Restate the lines word for word, from the one containing "وغيرهم ممن تجاهلوه" through the last line of the entries below, without any other lines.

*** Opening Data for analysis ***

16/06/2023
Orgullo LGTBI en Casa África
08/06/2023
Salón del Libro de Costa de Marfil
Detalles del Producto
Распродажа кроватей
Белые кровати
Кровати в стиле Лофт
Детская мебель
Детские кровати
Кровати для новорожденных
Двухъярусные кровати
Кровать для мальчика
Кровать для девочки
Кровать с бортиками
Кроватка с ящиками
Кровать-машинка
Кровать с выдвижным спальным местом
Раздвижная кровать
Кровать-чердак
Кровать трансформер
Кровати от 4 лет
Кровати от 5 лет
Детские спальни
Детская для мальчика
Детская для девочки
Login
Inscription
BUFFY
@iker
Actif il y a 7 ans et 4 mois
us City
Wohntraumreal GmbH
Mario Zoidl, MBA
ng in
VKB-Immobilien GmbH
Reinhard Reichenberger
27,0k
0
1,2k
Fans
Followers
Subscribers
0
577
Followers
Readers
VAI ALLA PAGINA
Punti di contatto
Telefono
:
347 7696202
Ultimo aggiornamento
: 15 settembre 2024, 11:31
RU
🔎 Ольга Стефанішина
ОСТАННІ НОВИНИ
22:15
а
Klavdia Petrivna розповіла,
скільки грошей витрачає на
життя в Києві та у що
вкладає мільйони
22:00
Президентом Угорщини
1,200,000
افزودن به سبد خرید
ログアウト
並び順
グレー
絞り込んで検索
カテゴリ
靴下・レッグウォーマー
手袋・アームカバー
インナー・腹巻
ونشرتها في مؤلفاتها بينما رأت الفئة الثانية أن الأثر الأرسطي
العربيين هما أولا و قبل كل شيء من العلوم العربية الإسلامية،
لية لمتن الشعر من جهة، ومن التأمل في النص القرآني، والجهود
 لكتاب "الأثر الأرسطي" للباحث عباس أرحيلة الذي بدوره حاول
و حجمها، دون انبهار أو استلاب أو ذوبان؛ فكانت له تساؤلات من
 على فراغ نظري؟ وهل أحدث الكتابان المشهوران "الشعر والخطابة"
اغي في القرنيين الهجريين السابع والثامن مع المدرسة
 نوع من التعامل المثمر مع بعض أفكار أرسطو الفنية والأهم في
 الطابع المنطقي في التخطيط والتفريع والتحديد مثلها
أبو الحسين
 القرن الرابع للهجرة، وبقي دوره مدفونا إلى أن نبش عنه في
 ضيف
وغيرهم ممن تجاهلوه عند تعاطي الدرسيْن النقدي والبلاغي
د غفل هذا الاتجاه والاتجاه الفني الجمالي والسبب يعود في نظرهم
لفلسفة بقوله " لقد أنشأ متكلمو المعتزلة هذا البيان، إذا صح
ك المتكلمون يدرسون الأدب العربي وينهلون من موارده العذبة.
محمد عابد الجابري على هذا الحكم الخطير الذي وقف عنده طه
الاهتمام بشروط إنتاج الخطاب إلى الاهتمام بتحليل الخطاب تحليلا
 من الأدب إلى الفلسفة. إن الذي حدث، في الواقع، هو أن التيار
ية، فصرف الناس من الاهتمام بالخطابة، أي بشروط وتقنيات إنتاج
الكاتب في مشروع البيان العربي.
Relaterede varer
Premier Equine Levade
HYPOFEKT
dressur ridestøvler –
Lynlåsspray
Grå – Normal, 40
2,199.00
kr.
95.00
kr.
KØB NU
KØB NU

*** Closing Data for analysis ***

### Written answer
وغيرهم ممن تجاهلوه عند تعاطي الدرسيْن النقدي والبلاغي
د غفل هذا الاتجاه والاتجاه الفني الجمالي والسبب يعود في نظرهم
لفلسفة بقوله " لقد أنشأ متكلمو المعتزلة هذا البيان، إذا صح
ك المتكلمون يدرسون الأدب العربي وينهلون من موارده العذبة.
محمد عابد الجابري على هذا الحكم الخطير الذي وقف عنده طه
الاهتمام بشروط إنتاج الخطاب إلى الاهتمام بتحليل الخطاب تحليلا
 من الأدب إلى الفلسفة. إن الذي حدث، في الواقع، هو أن التيار
ية، فصرف الناس من الاهتمام بالخطابة، أي بشروط وتقنيات إنتاج
الكاتب في مشروع البيان العربي.
Relaterede varer
Premier Equine Levade
HYPOFEKT
dressur ridestøvler –
Lynlåsspray
Grå – Normal, 40
2,199.00
kr.
95.00
kr.
KØB NU
KØB NU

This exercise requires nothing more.